= Laodocus =

Mythological characters

In Greek mythology, the name Laodocus (/leɪˈɒdəkəs/; Λαόδοκος or Λαοδόκος) or Leodocus (Λεωδόκος) may refer to:

- Laodocus, the Aetolian son of Apollo and Phthia, brother of Dorus and Polypoetes; all three were killed by Aetolus, son of Endymion.
- Laodocus or Leodocus, one of the Argonauts, son of Bias and Pero, brother of Talaus and Areius.
- Laodocus, a warrior in the army of the Seven against Thebes, who won the javelin-throwing match at the funeral games of Opheltes.
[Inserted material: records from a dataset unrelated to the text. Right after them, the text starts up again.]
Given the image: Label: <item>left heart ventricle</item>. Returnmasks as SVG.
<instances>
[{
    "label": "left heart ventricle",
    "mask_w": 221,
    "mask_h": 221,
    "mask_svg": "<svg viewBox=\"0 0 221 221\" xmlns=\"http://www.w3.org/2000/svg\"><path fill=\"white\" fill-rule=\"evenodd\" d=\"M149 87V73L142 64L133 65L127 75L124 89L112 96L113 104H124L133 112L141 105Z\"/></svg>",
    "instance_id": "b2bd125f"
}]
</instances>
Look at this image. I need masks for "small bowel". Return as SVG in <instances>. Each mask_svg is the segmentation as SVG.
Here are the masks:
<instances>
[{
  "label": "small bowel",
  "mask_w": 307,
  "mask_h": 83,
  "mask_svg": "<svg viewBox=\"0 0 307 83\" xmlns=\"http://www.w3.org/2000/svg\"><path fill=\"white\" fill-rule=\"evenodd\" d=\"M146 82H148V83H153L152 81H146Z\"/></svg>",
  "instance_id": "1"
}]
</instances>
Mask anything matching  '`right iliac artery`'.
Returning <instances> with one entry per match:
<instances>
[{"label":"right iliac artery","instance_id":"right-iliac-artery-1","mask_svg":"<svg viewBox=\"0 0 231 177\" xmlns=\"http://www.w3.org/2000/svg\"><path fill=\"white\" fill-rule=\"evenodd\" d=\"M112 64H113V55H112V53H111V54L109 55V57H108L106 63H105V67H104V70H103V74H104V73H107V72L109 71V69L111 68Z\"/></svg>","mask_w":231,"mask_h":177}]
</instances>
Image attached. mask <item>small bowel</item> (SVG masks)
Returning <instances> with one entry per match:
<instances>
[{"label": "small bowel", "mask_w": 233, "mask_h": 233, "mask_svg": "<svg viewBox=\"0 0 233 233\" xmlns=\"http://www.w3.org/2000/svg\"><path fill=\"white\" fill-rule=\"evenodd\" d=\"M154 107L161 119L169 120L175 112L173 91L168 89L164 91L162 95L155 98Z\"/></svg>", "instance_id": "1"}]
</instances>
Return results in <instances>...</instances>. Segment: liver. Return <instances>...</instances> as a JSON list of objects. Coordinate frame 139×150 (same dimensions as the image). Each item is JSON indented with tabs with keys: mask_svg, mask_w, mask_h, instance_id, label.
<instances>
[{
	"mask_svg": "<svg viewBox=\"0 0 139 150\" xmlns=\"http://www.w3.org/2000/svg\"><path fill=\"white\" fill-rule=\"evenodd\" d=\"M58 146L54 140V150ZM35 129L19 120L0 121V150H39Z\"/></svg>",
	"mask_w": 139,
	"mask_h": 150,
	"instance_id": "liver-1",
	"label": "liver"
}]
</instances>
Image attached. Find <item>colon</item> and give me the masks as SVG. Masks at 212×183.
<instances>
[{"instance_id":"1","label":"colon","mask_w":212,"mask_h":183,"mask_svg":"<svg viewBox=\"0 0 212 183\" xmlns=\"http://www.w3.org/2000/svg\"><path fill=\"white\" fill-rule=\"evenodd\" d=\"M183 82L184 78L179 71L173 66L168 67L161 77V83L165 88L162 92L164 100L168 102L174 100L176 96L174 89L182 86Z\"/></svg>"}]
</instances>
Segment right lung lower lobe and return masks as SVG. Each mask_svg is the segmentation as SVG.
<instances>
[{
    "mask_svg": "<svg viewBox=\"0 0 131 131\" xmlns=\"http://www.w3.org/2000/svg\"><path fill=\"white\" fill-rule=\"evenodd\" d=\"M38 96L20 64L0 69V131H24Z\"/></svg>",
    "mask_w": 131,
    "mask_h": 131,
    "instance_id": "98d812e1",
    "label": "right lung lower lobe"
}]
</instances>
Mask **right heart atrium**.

- Laodocus or Ladocus, a prince of Tegea as son of King Echemus of Arcadia and Timandra, daughter of Tyndareus and Leda. The suburb Ladoceia in Arcadia was named after him.
- Laodocus, a Trojan prince and an illegitimate son of King Priam of Troy.
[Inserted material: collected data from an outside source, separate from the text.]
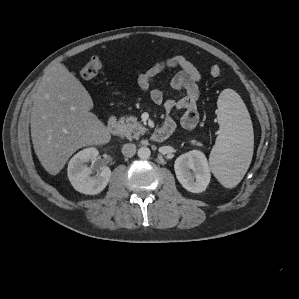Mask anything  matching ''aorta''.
I'll return each mask as SVG.
<instances>
[{
    "mask_svg": "<svg viewBox=\"0 0 299 299\" xmlns=\"http://www.w3.org/2000/svg\"><path fill=\"white\" fill-rule=\"evenodd\" d=\"M150 155H151V151L148 147H140L138 149V157L140 159H143V160L148 159L150 157Z\"/></svg>",
    "mask_w": 299,
    "mask_h": 299,
    "instance_id": "1",
    "label": "aorta"
}]
</instances>
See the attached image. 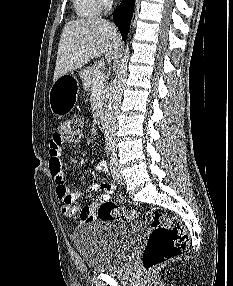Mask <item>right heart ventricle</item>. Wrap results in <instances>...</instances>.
I'll return each mask as SVG.
<instances>
[{
    "label": "right heart ventricle",
    "instance_id": "right-heart-ventricle-1",
    "mask_svg": "<svg viewBox=\"0 0 233 286\" xmlns=\"http://www.w3.org/2000/svg\"><path fill=\"white\" fill-rule=\"evenodd\" d=\"M73 5L80 18L98 17L105 7L103 0H73Z\"/></svg>",
    "mask_w": 233,
    "mask_h": 286
}]
</instances>
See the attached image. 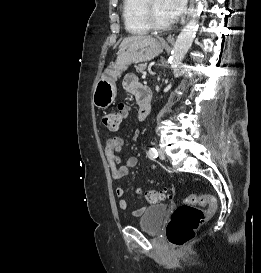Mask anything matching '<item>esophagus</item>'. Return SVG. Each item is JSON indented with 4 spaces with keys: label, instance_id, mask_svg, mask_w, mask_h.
Returning <instances> with one entry per match:
<instances>
[{
    "label": "esophagus",
    "instance_id": "esophagus-1",
    "mask_svg": "<svg viewBox=\"0 0 261 273\" xmlns=\"http://www.w3.org/2000/svg\"><path fill=\"white\" fill-rule=\"evenodd\" d=\"M194 3H195V0H190V7H189L188 19H189V17L191 16V14L193 13V10H194ZM167 41H168L169 43H173L174 37L168 36Z\"/></svg>",
    "mask_w": 261,
    "mask_h": 273
}]
</instances>
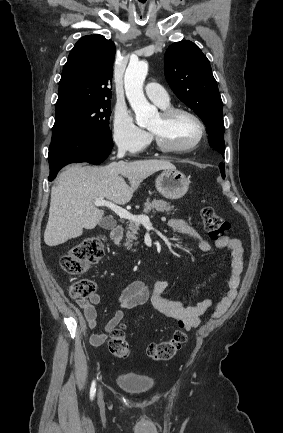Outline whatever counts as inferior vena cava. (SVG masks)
<instances>
[{
	"label": "inferior vena cava",
	"mask_w": 283,
	"mask_h": 433,
	"mask_svg": "<svg viewBox=\"0 0 283 433\" xmlns=\"http://www.w3.org/2000/svg\"><path fill=\"white\" fill-rule=\"evenodd\" d=\"M126 152V148H118L117 156L118 158H122Z\"/></svg>",
	"instance_id": "602c4592"
}]
</instances>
- Laodocus, a Trojan son of Antenor and possibly of Theano. Athena assumed his shape to persuade Pandarus to break the truce between the Greeks and the Trojans. According to one scholiast on the Iliad, Laodocus had a history of violating the law, which is why his argument is especially convincing to Pandarus. He is possibly the same as the Laodocus killed by Diomedes.